> **Excerpted data**:
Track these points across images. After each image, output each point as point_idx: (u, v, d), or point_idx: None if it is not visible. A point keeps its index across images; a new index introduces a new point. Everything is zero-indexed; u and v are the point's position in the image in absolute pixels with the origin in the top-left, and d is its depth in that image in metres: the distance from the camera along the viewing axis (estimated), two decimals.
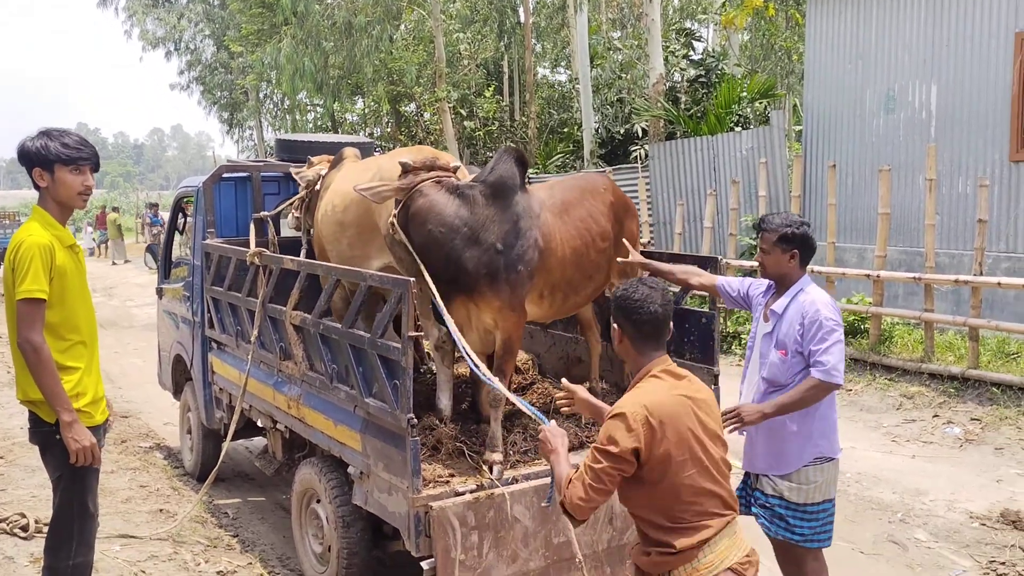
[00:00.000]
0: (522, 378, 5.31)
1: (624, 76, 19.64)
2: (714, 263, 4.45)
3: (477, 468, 4.00)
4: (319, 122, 27.73)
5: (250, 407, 5.43)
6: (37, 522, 4.71)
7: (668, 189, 14.18)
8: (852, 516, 5.70)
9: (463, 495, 3.74)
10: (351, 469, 4.15)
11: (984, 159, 9.43)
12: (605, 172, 13.85)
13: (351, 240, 4.69)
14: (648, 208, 14.17)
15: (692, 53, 18.23)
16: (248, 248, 5.17)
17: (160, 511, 5.58)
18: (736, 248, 10.92)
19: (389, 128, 25.81)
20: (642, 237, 5.78)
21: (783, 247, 3.64)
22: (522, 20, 23.00)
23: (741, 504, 3.57)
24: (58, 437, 3.32)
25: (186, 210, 6.93)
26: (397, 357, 3.68)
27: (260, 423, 5.51)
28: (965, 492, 6.02)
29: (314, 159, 5.53)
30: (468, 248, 3.97)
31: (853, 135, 11.05)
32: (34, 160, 3.36)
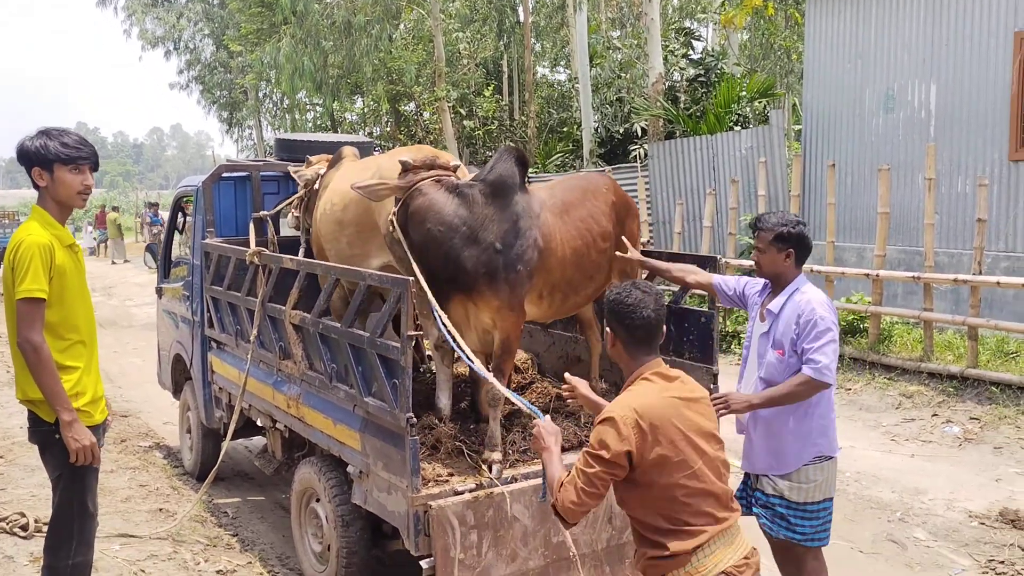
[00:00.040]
0: (521, 377, 5.30)
1: (623, 75, 19.64)
2: (713, 262, 4.45)
3: (476, 467, 4.00)
4: (318, 121, 27.72)
5: (249, 406, 5.43)
6: (37, 521, 4.71)
7: (667, 188, 14.18)
8: (851, 515, 5.70)
9: (462, 494, 3.75)
10: (350, 468, 4.16)
11: (983, 158, 9.43)
12: (604, 171, 13.84)
13: (350, 239, 4.68)
14: (647, 207, 14.16)
15: (691, 52, 18.24)
16: (247, 247, 5.17)
17: (160, 510, 5.58)
18: (735, 247, 10.93)
19: (388, 127, 25.81)
20: (642, 236, 5.77)
21: (779, 246, 3.66)
22: (521, 19, 23.00)
23: (742, 504, 3.57)
24: (57, 436, 3.33)
25: (186, 209, 6.94)
26: (396, 356, 3.68)
27: (259, 422, 5.51)
28: (964, 491, 6.02)
29: (312, 158, 5.53)
30: (467, 247, 3.96)
31: (852, 134, 11.05)
32: (33, 160, 3.36)
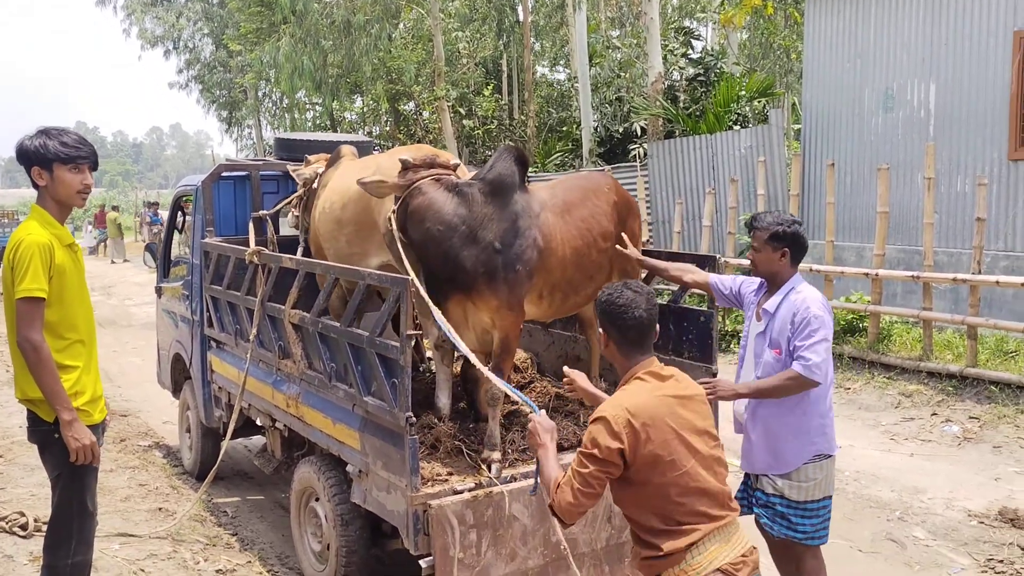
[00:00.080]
0: (521, 376, 5.31)
1: (623, 75, 19.65)
2: (712, 262, 4.45)
3: (475, 466, 4.00)
4: (318, 121, 27.70)
5: (249, 406, 5.43)
6: (36, 520, 4.71)
7: (667, 188, 14.18)
8: (850, 514, 5.70)
9: (461, 493, 3.75)
10: (350, 467, 4.16)
11: (983, 158, 9.44)
12: (604, 171, 13.84)
13: (349, 238, 4.68)
14: (647, 207, 14.16)
15: (691, 52, 18.25)
16: (247, 247, 5.17)
17: (159, 510, 5.58)
18: (735, 246, 10.93)
19: (388, 127, 25.81)
20: (642, 236, 5.78)
21: (774, 245, 3.66)
22: (521, 18, 23.01)
23: (742, 505, 3.58)
24: (57, 436, 3.33)
25: (185, 209, 6.93)
26: (396, 356, 3.68)
27: (259, 422, 5.52)
28: (963, 490, 6.03)
29: (311, 157, 5.52)
30: (466, 246, 3.96)
31: (852, 134, 11.05)
32: (33, 159, 3.36)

> **What the task requires**: Copy out exactly the lines between the line containing "21: (783, 247, 3.64)" and the end of the entries, including both, and leave the pictures behind.

> **Answer to this exercise**:
21: (783, 247, 3.64)
22: (522, 20, 23.00)
23: (741, 504, 3.57)
24: (58, 437, 3.32)
25: (186, 210, 6.93)
26: (397, 357, 3.68)
27: (260, 423, 5.51)
28: (965, 492, 6.02)
29: (314, 159, 5.53)
30: (468, 248, 3.97)
31: (853, 135, 11.05)
32: (34, 160, 3.36)
[00:00.040]
0: (521, 377, 5.30)
1: (623, 75, 19.64)
2: (713, 262, 4.45)
3: (476, 467, 4.00)
4: (318, 121, 27.72)
5: (249, 406, 5.43)
6: (37, 521, 4.71)
7: (667, 188, 14.18)
8: (851, 515, 5.70)
9: (462, 494, 3.75)
10: (350, 468, 4.16)
11: (983, 158, 9.43)
12: (604, 171, 13.84)
13: (350, 239, 4.68)
14: (647, 207, 14.16)
15: (691, 52, 18.24)
16: (247, 247, 5.17)
17: (160, 510, 5.58)
18: (735, 247, 10.93)
19: (388, 127, 25.81)
20: (642, 236, 5.77)
21: (779, 246, 3.66)
22: (521, 19, 23.00)
23: (742, 504, 3.57)
24: (57, 436, 3.33)
25: (186, 209, 6.94)
26: (396, 356, 3.68)
27: (259, 422, 5.51)
28: (964, 491, 6.02)
29: (312, 158, 5.53)
30: (467, 247, 3.96)
31: (852, 134, 11.05)
32: (33, 160, 3.36)
[00:00.080]
0: (521, 376, 5.31)
1: (623, 75, 19.65)
2: (712, 262, 4.45)
3: (475, 466, 4.00)
4: (318, 121, 27.70)
5: (249, 406, 5.43)
6: (36, 520, 4.71)
7: (667, 188, 14.18)
8: (850, 514, 5.70)
9: (461, 493, 3.75)
10: (350, 467, 4.16)
11: (983, 158, 9.44)
12: (604, 171, 13.84)
13: (349, 238, 4.68)
14: (647, 207, 14.16)
15: (691, 52, 18.25)
16: (247, 247, 5.17)
17: (159, 510, 5.58)
18: (735, 246, 10.93)
19: (388, 127, 25.81)
20: (642, 236, 5.78)
21: (774, 245, 3.66)
22: (521, 18, 23.01)
23: (742, 505, 3.58)
24: (57, 436, 3.33)
25: (185, 209, 6.93)
26: (396, 356, 3.68)
27: (259, 422, 5.52)
28: (963, 490, 6.03)
29: (311, 157, 5.52)
30: (466, 246, 3.96)
31: (852, 134, 11.05)
32: (33, 159, 3.36)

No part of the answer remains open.